-------- Material shown

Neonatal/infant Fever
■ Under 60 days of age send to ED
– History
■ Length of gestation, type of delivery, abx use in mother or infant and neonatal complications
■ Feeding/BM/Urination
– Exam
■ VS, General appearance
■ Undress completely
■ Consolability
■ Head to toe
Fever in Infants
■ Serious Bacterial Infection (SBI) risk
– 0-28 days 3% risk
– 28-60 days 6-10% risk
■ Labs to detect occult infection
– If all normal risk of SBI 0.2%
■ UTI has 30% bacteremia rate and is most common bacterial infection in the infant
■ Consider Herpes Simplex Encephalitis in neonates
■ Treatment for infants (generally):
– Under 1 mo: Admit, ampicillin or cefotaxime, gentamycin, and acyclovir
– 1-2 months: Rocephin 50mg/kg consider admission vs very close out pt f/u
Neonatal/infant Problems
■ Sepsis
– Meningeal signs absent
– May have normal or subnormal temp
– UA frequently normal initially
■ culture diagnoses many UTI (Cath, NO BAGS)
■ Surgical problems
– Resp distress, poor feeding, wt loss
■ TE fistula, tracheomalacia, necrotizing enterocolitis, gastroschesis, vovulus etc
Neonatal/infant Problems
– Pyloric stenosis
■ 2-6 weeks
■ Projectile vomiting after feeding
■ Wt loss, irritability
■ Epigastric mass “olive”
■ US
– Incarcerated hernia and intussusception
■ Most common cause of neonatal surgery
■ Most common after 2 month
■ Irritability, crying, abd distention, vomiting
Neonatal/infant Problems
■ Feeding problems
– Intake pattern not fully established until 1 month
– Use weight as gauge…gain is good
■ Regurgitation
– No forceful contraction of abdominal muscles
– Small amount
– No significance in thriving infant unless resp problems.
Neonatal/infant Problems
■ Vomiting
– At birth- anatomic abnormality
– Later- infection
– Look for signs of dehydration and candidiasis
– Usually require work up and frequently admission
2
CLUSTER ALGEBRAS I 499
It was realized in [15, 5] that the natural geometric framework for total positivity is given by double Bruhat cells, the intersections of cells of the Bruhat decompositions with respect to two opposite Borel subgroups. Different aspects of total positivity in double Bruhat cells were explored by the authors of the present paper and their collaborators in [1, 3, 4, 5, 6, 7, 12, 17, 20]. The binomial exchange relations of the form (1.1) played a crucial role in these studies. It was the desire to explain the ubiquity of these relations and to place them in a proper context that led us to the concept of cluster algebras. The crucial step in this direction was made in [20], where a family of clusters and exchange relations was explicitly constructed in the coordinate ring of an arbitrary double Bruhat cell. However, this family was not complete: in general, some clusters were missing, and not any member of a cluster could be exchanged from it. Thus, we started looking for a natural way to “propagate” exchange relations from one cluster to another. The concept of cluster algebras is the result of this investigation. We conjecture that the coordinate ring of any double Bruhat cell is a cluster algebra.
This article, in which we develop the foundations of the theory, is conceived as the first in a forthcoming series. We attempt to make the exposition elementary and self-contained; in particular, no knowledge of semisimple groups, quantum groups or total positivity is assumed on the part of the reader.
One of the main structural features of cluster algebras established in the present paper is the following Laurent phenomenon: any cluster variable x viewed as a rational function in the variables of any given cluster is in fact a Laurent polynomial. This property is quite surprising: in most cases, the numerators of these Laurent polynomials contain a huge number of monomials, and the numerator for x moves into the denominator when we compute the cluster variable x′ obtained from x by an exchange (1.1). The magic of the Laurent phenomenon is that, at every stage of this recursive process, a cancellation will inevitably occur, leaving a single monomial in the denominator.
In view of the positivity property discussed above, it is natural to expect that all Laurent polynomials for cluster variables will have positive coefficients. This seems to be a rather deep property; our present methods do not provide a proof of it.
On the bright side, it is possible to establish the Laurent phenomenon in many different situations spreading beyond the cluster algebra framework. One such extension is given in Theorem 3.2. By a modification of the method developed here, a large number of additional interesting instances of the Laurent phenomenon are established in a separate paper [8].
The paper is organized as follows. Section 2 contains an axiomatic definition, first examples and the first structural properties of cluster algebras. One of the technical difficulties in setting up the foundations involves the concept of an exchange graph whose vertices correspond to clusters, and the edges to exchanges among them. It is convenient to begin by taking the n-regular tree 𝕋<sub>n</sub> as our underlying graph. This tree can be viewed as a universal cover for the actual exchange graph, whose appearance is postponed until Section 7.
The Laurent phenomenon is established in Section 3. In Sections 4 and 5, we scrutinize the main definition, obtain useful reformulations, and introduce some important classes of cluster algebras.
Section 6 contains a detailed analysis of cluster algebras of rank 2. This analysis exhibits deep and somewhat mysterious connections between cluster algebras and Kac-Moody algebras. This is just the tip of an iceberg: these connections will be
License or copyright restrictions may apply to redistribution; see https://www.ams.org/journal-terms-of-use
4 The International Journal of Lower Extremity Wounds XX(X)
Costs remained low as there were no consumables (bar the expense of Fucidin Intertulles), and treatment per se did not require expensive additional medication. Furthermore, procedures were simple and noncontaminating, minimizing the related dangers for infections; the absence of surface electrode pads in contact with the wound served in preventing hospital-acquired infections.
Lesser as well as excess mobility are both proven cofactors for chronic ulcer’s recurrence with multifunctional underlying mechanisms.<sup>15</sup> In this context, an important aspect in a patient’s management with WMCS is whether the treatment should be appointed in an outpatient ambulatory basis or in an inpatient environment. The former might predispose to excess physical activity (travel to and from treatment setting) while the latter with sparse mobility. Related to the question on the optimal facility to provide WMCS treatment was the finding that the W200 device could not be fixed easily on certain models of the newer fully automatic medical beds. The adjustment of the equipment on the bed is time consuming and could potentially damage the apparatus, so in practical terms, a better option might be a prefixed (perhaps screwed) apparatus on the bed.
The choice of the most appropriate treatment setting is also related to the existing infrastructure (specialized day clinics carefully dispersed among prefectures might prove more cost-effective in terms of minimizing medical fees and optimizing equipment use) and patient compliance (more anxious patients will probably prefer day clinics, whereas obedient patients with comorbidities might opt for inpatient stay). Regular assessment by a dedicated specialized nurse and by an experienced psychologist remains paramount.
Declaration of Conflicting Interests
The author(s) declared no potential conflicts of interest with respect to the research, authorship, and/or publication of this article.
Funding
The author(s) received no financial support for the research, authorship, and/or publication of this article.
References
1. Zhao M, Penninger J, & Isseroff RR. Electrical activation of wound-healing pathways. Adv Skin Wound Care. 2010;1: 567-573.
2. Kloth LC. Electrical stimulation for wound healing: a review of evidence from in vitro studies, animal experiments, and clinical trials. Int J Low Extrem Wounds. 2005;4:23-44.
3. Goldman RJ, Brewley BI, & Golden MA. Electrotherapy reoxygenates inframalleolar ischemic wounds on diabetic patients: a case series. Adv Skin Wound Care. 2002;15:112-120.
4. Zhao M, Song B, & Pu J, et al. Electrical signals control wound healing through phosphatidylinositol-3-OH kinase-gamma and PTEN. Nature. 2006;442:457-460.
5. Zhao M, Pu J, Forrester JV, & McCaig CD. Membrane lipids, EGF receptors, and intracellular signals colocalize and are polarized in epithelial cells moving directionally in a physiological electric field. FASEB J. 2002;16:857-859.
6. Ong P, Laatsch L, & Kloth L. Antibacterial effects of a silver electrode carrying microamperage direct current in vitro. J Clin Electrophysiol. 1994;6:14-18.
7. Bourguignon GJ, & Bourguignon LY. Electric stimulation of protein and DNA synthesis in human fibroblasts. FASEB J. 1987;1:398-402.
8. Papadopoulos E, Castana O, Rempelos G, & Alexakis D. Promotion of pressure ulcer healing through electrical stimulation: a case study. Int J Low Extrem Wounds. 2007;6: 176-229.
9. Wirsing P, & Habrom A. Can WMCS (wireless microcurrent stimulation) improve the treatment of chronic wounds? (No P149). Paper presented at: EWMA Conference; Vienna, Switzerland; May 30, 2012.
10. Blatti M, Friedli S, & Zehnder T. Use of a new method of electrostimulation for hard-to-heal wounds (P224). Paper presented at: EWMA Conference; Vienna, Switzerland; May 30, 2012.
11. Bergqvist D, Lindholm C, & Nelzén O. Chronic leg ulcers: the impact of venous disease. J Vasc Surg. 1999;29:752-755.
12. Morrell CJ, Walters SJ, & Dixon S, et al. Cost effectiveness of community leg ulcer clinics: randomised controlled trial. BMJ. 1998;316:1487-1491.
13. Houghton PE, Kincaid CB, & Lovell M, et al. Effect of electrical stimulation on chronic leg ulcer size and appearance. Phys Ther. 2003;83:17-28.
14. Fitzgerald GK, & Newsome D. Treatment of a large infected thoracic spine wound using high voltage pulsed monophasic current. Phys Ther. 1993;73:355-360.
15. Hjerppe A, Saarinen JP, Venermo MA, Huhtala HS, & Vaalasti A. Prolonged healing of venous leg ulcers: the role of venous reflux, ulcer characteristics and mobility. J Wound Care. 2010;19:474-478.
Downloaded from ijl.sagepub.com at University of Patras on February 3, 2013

----------------

What is required. When you reach the line holding "11. Bergqvist D, Lindholm" in the records above, begin reproducing exactly, stop after the line holding "14. Fitzgerald GK, &", and output nothing else.

Expected output.
11. Bergqvist D, Lindholm C, & Nelzén O. Chronic leg ulcers: the impact of venous disease. J Vasc Surg. 1999;29:752-755.
12. Morrell CJ, Walters SJ, & Dixon S, et al. Cost effectiveness of community leg ulcer clinics: randomised controlled trial. BMJ. 1998;316:1487-1491.
13. Houghton PE, Kincaid CB, & Lovell M, et al. Effect of electrical stimulation on chronic leg ulcer size and appearance. Phys Ther. 2003;83:17-28.
14. Fitzgerald GK, & Newsome D. Treatment of a large infected thoracic spine wound using high voltage pulsed monophasic current. Phys Ther. 1993;73:355-360.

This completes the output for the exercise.